И снова раздался смех, пока кто-то не сказал:
— Она теперь не так юна, как прежде.
— Фаону нравились зрелые женщины. Зрелые и легкодоступные.
— Нравились? Это не то слово! Так вот, Главк возвратился из своего последнего путешествия десять дней назад.
Слабый смех; затем первый голос спросил:
— И застал их?
Пауза.
— Да, застал, — подтвердил сиракузец. Больше рассказывать о Фаоне нечего, делайте выводы сами!
Кормчий прокашлялся, допил вино и сказал, будто бы вскользь (сам-то он, судя по взгляду, тоже не дурак был ухлестнуть за смазливой бабенкой):
— И что, кончил с ножом между ребрами?
Сиракузец заглотнул остаток вина и выплеснул последние капли на удачу.
— А как же иначе? — В ответ шарканье ног.
— Да, такого конца дождался Фаон! Он умел наслаждаться жизнью, пока она длилась!
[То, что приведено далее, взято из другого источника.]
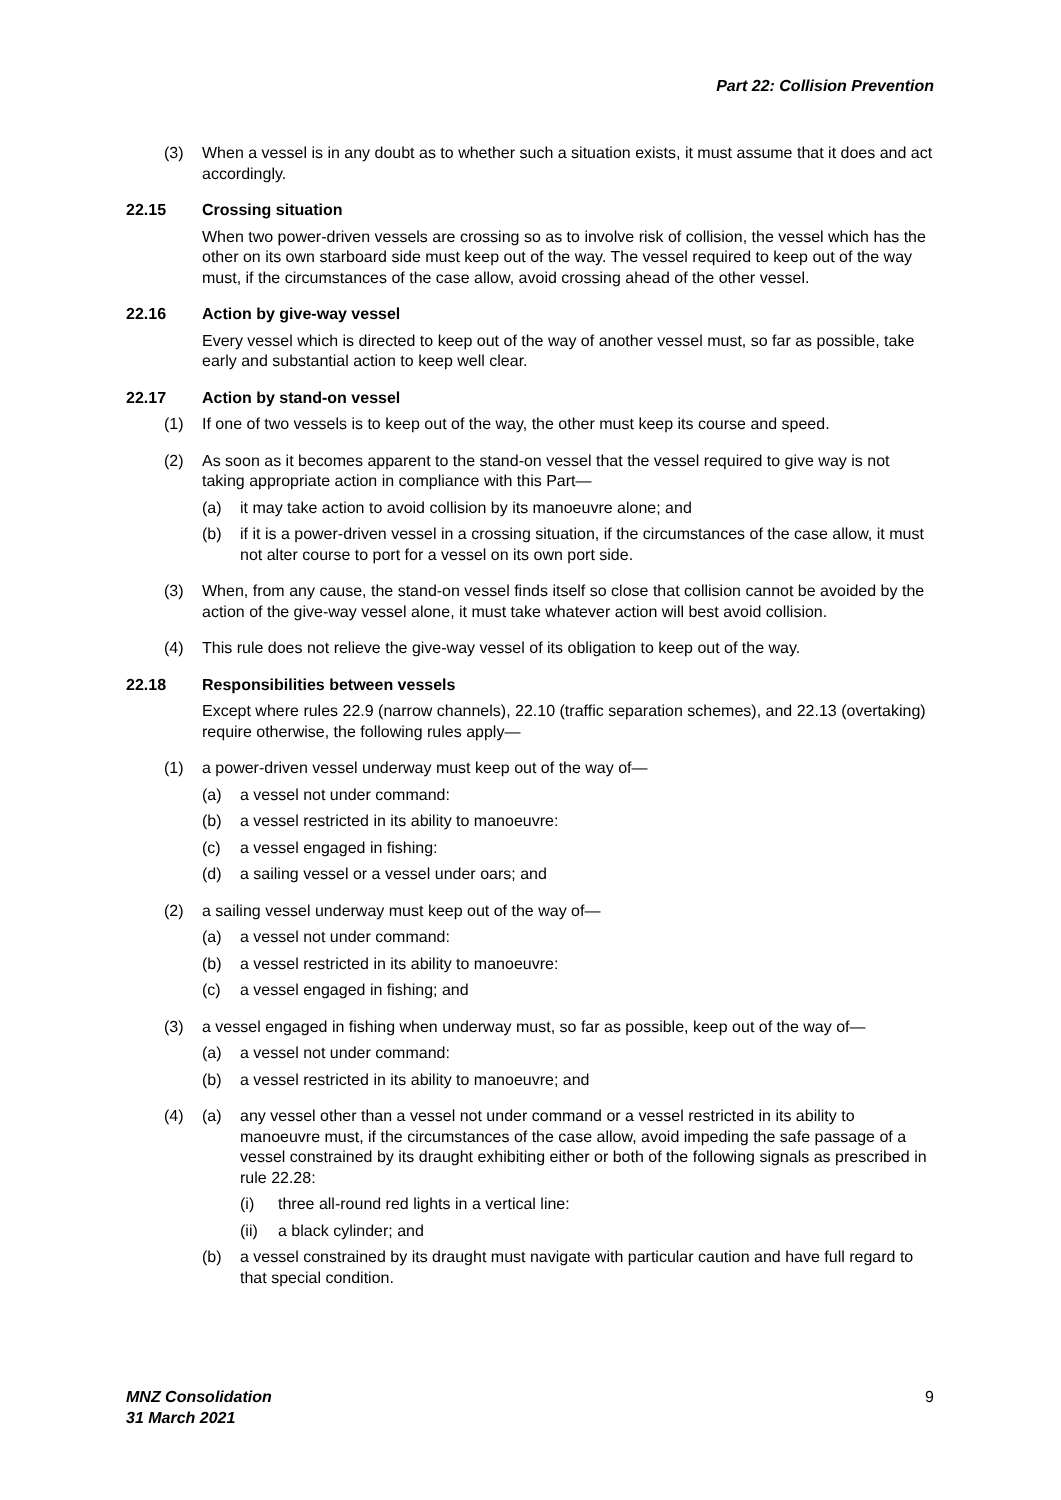Part 22: Collision Prevention
(3) When a vessel is in any doubt as to whether such a situation exists, it must assume that it does and act accordingly.
22.15 Crossing situation
When two power-driven vessels are crossing so as to involve risk of collision, the vessel which has the other on its own starboard side must keep out of the way. The vessel required to keep out of the way must, if the circumstances of the case allow, avoid crossing ahead of the other vessel.
22.16 Action by give-way vessel
Every vessel which is directed to keep out of the way of another vessel must, so far as possible, take early and substantial action to keep well clear.
22.17 Action by stand-on vessel
(1) If one of two vessels is to keep out of the way, the other must keep its course and speed.
(2) As soon as it becomes apparent to the stand-on vessel that the vessel required to give way is not taking appropriate action in compliance with this Part—
(a) it may take action to avoid collision by its manoeuvre alone; and
(b) if it is a power-driven vessel in a crossing situation, if the circumstances of the case allow, it must not alter course to port for a vessel on its own port side.
(3) When, from any cause, the stand-on vessel finds itself so close that collision cannot be avoided by the action of the give-way vessel alone, it must take whatever action will best avoid collision.
(4) This rule does not relieve the give-way vessel of its obligation to keep out of the way.
22.18 Responsibilities between vessels
Except where rules 22.9 (narrow channels), 22.10 (traffic separation schemes), and 22.13 (overtaking) require otherwise, the following rules apply—
(1) a power-driven vessel underway must keep out of the way of—
(a) a vessel not under command:
(b) a vessel restricted in its ability to manoeuvre:
(c) a vessel engaged in fishing:
(d) a sailing vessel or a vessel under oars; and
(2) a sailing vessel underway must keep out of the way of—
(a) a vessel not under command:
(b) a vessel restricted in its ability to manoeuvre:
(c) a vessel engaged in fishing; and
(3) a vessel engaged in fishing when underway must, so far as possible, keep out of the way of—
(a) a vessel not under command:
(b) a vessel restricted in its ability to manoeuvre; and
(4) (a) any vessel other than a vessel not under command or a vessel restricted in its ability to manoeuvre must, if the circumstances of the case allow, avoid impeding the safe passage of a vessel constrained by its draught exhibiting either or both of the following signals as prescribed in rule 22.28:
(i) three all-round red lights in a vertical line:
(ii) a black cylinder; and
(b) a vessel constrained by its draught must navigate with particular caution and have full regard to that special condition.
MNZ Consolidation
31 March 2021
9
Тут сиракузец вставил слово:
— И знаете, что нашли на нем? Главк мне это продал.
Пауза, шепот:
— Вот это да! Какое мастерство! Какая тонкая работа! Похоже на сосуд для благовоний. Видимо, из алебастра.
— А что в нем было? — спросил кормчий.
— Он был пуст, — пожал плечами сиракузец.
Тут встрял еще один голос — холодный, с подавленным смешком:
— Должно быть, Фаон держал в нем свое счастье.